Daarmee is eigenlijk al genoeg gezegd. Als kleinste van de drie is de Davidsrol weggelegd voor de Daytona, maar we hebben hier wel te maken met een steracteur. Triumph bewijst eens te meer dat je méér motorfiets niet nodig hebt. De 675 is zó klein, kort, laag, smal, licht dat deze met afstand als laatste gekozen wordt als er een flink stuk snelweg op de planning staat. Dat is dan ook het terrein waar de motor zich het minst thuisvoelt. Maar tegelijk het enige terrein waar de motor zijn meerdere moet erkennen in een van de twee anderen, zelfs een drukke binnenstad gaat ‘m namelijk een stuk soepeler af dan (verrassing) de 848. Maar dat kan met een standaard 675 ook al… en wij hebben de R. Triumph Daytona 675R 2011
Op straat al de fijnste fiets van het stel. Dat wordt fun met een hoofdletter F op Francorchamps. De Daytona 675R stelde ons niet teleur (en dan drukken we ons nog voorzichtig uit)
Triumph Daytona 675R 2011
Dat betekent behalve wat losjes gestrooid carbon ook en voornamelijk Öhlins voor en achter en een quickshifter. En al is laatstgenomende echt de kers op de taart (maar wát voor een), het meest verbluffend is nog steeds de vering. Ondanks dat ons voorafgaand aan de test met nadruk is verteld dat de vering volledig in standaardsetting staat hebben we geen tel gedacht hier ook maar iets aan te hoeven veranderen. Natuurlijk, de rit op straat is enigszins aan de harde kant, maar kan met gemak vele malen harder.

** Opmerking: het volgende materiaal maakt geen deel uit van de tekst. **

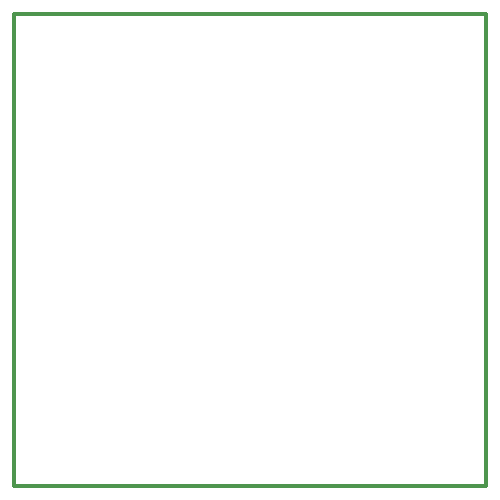
<source format=gbr>
G04 (created by PCBNEW (2013-jul-07)-stable) date Tue 18 Aug 2015 02:36:46 PM PDT*
%MOIN*%
G04 Gerber Fmt 3.4, Leading zero omitted, Abs format*
%FSLAX34Y34*%
G01*
G70*
G90*
G04 APERTURE LIST*
%ADD10C,0.00590551*%
%ADD11C,0.011811*%
G04 APERTURE END LIST*
G54D10*
G54D11*
X35433Y-35433D02*
X35433Y-19685D01*
X19685Y-35433D02*
X35433Y-35433D01*
X19685Y-19685D02*
X19685Y-35433D01*
X35433Y-19685D02*
X19685Y-19685D01*
M02*

</source>
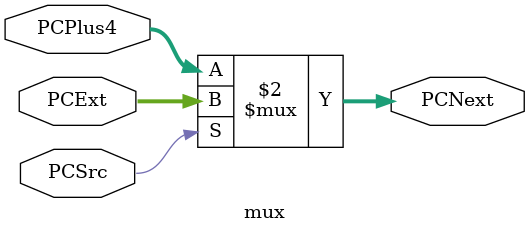
<source format=v>
module mux(
    output [31:0] PCNext,
    input PCSrc,
    input [31:0] PCPlus4,
    input [31:0] PCExt
);
    assign
        PCNext = (PCSrc==0) ? PCPlus4 : PCExt;
endmodule
</source>
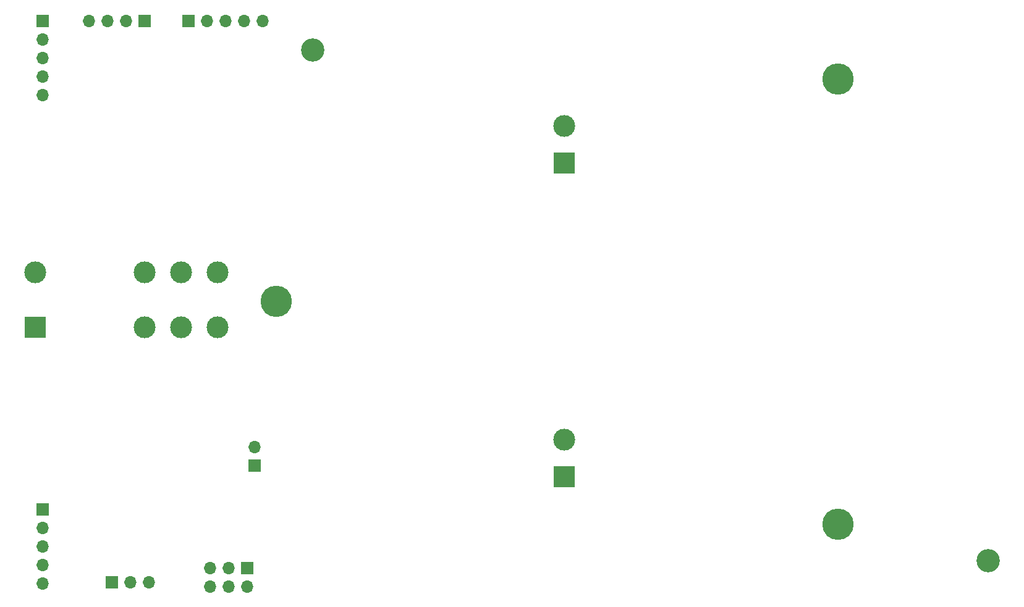
<source format=gbs>
G04 #@! TF.GenerationSoftware,KiCad,Pcbnew,(5.1.8)-1*
G04 #@! TF.CreationDate,2021-05-16T02:31:53+02:00*
G04 #@! TF.ProjectId,gtimer,6774696d-6572-42e6-9b69-6361645f7063,rev?*
G04 #@! TF.SameCoordinates,Original*
G04 #@! TF.FileFunction,Soldermask,Bot*
G04 #@! TF.FilePolarity,Negative*
%FSLAX46Y46*%
G04 Gerber Fmt 4.6, Leading zero omitted, Abs format (unit mm)*
G04 Created by KiCad (PCBNEW (5.1.8)-1) date 2021-05-16 02:31:53*
%MOMM*%
%LPD*%
G01*
G04 APERTURE LIST*
%ADD10R,1.700000X1.700000*%
%ADD11O,1.700000X1.700000*%
%ADD12C,3.200000*%
%ADD13C,4.300000*%
%ADD14R,3.000000X3.000000*%
%ADD15C,3.000000*%
G04 APERTURE END LIST*
D10*
X26000000Y-91000000D03*
D11*
X26000000Y-93540000D03*
X26000000Y-96080000D03*
X26000000Y-98620000D03*
X26000000Y-101160000D03*
D10*
X26000000Y-24000000D03*
D11*
X26000000Y-26540000D03*
X26000000Y-29080000D03*
X26000000Y-31620000D03*
X26000000Y-34160000D03*
D12*
X63000000Y-28000000D03*
X155500000Y-98000000D03*
D13*
X135000000Y-93000000D03*
X135000000Y-32000000D03*
X58000000Y-62500000D03*
D10*
X46000000Y-24000000D03*
D11*
X48540000Y-24000000D03*
X51080000Y-24000000D03*
X53620000Y-24000000D03*
X56160000Y-24000000D03*
D14*
X97500000Y-43500000D03*
D15*
X97500000Y-38420000D03*
D14*
X97500000Y-86500000D03*
D15*
X97500000Y-81420000D03*
D14*
X25000000Y-66000000D03*
D15*
X25000000Y-58500000D03*
X45000000Y-66000000D03*
X50000000Y-66000000D03*
X40000000Y-66000000D03*
X45000000Y-58500000D03*
X50000000Y-58500000D03*
X40000000Y-58500000D03*
D10*
X55000000Y-85000000D03*
D11*
X55000000Y-82460000D03*
D10*
X54000000Y-99000000D03*
D11*
X54000000Y-101540000D03*
X51460000Y-99000000D03*
X51460000Y-101540000D03*
X48920000Y-99000000D03*
X48920000Y-101540000D03*
D10*
X35500000Y-101000000D03*
D11*
X38040000Y-101000000D03*
X40580000Y-101000000D03*
D10*
X40000000Y-24000000D03*
D11*
X37460000Y-24000000D03*
X34920000Y-24000000D03*
X32380000Y-24000000D03*
M02*

</source>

We denken even terug aan de eerste Daytona, in 2007… De meerwaarde van goede veringscomponenten bewijst zich nog maar eens; de hoeveelheid voorgeschotelde informatie is verbluffend, zonder dat je de indruk hebt met een veel te straf afgeveerde machine rond te rijden. In verhouding is de Duc zelfs erger en die heeft in eerste instantie nog te lijden van een gebrek aan ingaande demping voor. Nog schunniger wordt het als we eenmaal het circuit betreden; zonder enige aanpassing is de Daytona van de eerste ronde al een bocht in te smijten met een vertrouwen waar menig consumentenvereniging de laatste jaren enkel maar van kan dromen. Zodanig zelfs dat de Daytona al in de ‘outlap’ harder ingestuurd wordt dan de Duc na meerdere opwarmronden. En dan dus nog die quickshifter. Altijd een genot en ditmaal mogen we het apparaatje ook meenemen in het vergelijk; een “R” heeft ‘m immers standaard… De Triumph kan weliswaar nog steeds kampen met een niet altijd even gewillige bak en BMW maakt zijn quickshifters nog een stuk beter, de meerwaarde van het kleinood op het circuit is ongekend. Het ‘hoe heb ik ooit zonder kunnen rijden’ wordt vaker dan eens gebezigd, maar dat is meer een algemene kreet dan specifiek in het voordeel van de Triumph. Alhoewel… is dat wel zo? Het pakket Daytona R komt namelijk ook akelig ver in de buurt. Wil je gaan racen, dan is ene driestappenplan voldoende: Koop een Datyona, gooi er benzine in en meld je aan de start. Zo simpel is het.

Triumph Daytona 675R 2011

En nog over die stickers: onze jonge medewerker Thomas heeft inmiddels bij Triumph Benelux gevraagd wat een gebruikte demofiets kosten moet… we zijn benieuwd hoe hij dat thuis te berde brengt.